Baseball fans at Fenway Park wade through floodwater as storms force suspension of Mets-Red Sox game

The heaviest rainfall is expected in a region between the Adirondack and White Mountains, where forecast models show 1-3 inches falling through Saturday morning.

A cold front advancing through the Eastern Seaboard on Friday night created scenes that resembled movies as rainwater rushed down staircases at Boston's historic Fenway Park.

The match between the New York Mets and Boston Red Sox got underway just after 7 p.m. but during the fourth inning, umpires halted play due to an approaching storm.

Fans tried seeking shelter wherever they could but the torrential rainfall that was estimated to have fallen at rates of 1-2" per hour was too much for the 111-year-old stadium to handle.

Videos taken by spectators showed rainwater flowing down nearly every staircase that was exposed to the elements and concourses resembled lakes as fans tried to wait out the storms.

The National Weather Service in Boston issued a Flash Flood Warning for several counties in the metro region and warned that travel could be hazardous due to unknown water depths and nightfall.

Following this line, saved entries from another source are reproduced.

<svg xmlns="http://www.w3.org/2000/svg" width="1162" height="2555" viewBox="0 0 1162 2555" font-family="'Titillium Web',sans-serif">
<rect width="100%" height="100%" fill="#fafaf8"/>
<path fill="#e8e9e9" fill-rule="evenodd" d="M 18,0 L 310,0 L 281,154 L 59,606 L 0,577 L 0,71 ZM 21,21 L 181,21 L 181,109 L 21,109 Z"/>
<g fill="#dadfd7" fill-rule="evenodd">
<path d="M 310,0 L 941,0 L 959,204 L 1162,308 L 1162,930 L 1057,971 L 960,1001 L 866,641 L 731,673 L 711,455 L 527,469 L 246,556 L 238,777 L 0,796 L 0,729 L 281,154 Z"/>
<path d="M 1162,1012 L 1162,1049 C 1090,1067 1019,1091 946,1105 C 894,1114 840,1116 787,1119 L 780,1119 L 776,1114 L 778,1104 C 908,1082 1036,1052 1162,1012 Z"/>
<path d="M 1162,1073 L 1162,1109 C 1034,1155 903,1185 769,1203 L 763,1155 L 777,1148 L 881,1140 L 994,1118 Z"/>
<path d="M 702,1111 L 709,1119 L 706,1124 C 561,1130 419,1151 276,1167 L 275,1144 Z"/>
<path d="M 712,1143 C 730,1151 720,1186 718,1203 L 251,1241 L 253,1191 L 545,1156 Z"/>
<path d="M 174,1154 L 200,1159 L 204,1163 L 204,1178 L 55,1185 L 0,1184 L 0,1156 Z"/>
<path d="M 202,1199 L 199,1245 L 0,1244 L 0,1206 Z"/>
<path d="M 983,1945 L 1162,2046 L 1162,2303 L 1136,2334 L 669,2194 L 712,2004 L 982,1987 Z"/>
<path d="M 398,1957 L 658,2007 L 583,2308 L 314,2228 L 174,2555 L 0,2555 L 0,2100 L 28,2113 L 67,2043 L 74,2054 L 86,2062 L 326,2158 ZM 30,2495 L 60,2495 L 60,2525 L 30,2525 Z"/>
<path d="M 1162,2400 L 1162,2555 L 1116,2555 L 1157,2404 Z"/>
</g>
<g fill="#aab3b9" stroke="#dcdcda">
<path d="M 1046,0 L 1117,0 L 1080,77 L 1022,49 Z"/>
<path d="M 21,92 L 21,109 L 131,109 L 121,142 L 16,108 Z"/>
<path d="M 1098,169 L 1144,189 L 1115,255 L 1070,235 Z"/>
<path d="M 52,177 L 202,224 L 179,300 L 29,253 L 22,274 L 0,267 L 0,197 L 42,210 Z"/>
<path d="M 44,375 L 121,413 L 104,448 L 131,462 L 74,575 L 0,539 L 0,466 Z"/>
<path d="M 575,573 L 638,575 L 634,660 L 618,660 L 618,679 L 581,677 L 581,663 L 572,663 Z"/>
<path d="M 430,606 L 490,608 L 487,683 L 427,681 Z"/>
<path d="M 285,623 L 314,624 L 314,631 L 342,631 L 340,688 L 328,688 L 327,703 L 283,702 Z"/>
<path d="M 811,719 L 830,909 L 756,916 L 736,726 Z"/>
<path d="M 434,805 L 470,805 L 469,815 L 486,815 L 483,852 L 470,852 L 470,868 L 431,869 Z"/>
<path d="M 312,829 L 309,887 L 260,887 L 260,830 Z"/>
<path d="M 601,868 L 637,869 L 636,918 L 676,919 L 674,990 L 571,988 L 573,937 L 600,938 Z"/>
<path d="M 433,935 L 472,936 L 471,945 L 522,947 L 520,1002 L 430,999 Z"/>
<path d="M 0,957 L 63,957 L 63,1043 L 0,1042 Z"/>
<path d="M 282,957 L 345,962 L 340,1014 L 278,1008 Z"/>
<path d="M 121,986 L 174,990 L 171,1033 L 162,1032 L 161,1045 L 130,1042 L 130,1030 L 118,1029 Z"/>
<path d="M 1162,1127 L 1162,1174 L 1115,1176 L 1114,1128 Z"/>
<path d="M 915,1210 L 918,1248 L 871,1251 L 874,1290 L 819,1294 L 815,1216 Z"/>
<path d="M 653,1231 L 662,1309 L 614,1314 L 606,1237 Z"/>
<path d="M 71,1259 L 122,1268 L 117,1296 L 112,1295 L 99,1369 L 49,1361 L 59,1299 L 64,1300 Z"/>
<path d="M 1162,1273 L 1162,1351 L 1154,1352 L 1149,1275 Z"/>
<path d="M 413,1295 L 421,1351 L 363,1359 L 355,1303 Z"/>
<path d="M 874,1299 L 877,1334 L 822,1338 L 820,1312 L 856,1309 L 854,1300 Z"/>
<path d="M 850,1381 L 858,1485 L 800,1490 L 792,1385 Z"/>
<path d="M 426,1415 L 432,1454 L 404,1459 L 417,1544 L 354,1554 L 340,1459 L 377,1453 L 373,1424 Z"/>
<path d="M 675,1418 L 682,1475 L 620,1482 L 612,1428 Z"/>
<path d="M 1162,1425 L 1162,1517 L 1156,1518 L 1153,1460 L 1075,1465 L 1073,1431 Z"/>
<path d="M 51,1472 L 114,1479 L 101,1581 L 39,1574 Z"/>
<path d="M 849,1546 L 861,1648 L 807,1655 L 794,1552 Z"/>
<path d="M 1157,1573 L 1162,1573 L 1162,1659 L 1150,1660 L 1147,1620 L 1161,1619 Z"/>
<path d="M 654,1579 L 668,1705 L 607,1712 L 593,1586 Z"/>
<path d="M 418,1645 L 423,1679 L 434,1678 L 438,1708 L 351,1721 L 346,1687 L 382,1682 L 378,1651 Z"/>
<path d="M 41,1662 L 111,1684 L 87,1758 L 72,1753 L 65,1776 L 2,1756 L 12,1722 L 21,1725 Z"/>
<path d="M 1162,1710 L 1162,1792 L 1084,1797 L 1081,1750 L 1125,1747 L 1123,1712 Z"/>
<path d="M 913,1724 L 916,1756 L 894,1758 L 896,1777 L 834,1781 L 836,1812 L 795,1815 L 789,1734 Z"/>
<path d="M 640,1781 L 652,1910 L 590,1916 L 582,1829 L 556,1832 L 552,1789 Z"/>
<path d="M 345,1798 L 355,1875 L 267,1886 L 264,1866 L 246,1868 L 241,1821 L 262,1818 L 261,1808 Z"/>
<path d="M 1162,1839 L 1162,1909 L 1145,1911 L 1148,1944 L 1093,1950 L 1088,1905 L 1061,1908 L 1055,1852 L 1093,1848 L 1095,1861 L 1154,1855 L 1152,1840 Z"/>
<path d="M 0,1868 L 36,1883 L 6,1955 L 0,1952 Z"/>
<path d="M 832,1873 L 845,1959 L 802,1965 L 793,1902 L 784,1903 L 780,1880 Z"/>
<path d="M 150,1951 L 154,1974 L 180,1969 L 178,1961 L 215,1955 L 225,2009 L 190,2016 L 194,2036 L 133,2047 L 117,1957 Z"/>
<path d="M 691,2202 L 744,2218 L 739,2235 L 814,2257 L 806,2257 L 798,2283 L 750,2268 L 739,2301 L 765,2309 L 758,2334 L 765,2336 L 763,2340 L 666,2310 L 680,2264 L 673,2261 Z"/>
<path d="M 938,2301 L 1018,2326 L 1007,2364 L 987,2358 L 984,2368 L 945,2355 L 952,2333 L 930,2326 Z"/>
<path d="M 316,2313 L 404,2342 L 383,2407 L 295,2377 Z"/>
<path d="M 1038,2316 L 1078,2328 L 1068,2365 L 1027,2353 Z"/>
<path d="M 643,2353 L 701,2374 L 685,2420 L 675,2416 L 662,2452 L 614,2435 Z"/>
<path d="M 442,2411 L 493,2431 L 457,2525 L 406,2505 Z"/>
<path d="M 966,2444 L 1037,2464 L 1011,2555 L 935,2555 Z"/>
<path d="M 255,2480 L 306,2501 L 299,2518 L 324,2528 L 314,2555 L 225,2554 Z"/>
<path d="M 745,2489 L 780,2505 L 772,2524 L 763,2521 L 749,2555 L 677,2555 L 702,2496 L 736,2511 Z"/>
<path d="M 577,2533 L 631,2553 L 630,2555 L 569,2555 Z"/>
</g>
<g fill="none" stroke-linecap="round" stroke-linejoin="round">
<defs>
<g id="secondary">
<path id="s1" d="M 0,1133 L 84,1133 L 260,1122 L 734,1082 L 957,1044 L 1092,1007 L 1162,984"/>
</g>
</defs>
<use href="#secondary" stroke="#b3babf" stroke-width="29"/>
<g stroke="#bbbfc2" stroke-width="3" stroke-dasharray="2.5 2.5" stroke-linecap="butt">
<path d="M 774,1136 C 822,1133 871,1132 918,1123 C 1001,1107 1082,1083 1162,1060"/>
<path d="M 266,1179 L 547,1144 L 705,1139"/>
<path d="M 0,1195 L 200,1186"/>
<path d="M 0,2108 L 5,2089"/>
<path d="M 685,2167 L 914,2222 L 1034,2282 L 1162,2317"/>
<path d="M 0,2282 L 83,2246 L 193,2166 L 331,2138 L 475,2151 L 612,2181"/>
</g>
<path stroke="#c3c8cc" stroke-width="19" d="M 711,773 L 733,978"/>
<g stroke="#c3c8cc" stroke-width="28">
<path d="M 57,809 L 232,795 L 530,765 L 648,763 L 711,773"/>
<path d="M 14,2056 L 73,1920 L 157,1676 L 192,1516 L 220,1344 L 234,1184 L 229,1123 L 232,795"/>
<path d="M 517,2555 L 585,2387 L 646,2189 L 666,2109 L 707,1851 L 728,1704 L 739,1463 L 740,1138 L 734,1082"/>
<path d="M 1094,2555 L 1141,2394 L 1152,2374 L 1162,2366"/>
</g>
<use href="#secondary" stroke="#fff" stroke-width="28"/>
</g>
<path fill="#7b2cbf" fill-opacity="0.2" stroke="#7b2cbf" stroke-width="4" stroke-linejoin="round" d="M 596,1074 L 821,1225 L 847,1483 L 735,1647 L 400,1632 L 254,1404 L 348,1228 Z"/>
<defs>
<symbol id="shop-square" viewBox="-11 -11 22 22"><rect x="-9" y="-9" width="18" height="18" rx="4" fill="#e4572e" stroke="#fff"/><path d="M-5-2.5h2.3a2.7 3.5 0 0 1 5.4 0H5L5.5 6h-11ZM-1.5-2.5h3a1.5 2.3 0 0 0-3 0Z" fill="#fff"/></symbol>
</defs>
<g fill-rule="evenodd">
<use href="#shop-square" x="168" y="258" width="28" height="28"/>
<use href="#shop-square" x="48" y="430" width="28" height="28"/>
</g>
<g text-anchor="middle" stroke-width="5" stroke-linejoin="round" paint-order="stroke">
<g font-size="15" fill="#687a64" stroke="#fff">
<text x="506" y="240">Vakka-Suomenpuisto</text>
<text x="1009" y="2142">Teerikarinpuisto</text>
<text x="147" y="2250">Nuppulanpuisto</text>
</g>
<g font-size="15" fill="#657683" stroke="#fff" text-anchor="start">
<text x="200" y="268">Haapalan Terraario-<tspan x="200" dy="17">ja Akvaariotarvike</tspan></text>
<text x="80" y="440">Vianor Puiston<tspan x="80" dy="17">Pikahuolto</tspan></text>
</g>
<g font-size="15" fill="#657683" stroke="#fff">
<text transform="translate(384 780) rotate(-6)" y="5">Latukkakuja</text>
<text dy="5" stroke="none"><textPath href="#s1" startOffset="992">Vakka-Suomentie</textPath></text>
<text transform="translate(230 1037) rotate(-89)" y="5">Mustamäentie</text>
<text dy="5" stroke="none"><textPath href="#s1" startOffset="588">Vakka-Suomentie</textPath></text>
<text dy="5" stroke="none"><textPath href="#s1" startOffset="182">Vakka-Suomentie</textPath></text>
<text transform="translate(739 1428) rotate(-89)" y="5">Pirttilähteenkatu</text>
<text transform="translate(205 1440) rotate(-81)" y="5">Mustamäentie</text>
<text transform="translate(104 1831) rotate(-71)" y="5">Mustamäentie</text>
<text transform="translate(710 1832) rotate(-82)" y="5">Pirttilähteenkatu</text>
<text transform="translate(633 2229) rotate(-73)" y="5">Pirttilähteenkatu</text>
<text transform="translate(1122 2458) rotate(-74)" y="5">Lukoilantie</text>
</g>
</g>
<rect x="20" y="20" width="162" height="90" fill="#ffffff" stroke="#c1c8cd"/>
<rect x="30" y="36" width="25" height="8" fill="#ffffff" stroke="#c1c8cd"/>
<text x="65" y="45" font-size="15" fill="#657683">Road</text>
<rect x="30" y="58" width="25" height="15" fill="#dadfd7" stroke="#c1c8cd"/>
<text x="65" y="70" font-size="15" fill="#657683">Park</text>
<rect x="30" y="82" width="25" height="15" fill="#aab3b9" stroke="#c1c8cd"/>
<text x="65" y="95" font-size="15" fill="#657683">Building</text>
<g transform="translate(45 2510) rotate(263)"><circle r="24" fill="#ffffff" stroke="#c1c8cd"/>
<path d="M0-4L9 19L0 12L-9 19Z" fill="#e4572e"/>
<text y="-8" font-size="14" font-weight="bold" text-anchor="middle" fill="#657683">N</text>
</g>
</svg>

Shortly after the alert, umpires suspended play until at least Saturday afternoon, when the field should be in much better shape.

The NWS office received dozens of reports throughout eastern Massachusetts of flooded roadways, basements and water rescues but as of Friday evening any were no reports of any injuries associated with the extreme weather.

Beantown not the community that faced a flood threat

Before the latest round of wet weather, Flood Watches were in place for many communities between the Adirondack and White Mountains, where forecast models showed the heaviest rainfall was expected to occur.

Much of the region's soil was already heavily saturated from a series of rounds of rain in July that caused historic flooding in parts of New York and Vermont.

Cities in the northern part of the Green Mountain reported water levels not seen since the the Great Flood of 1927.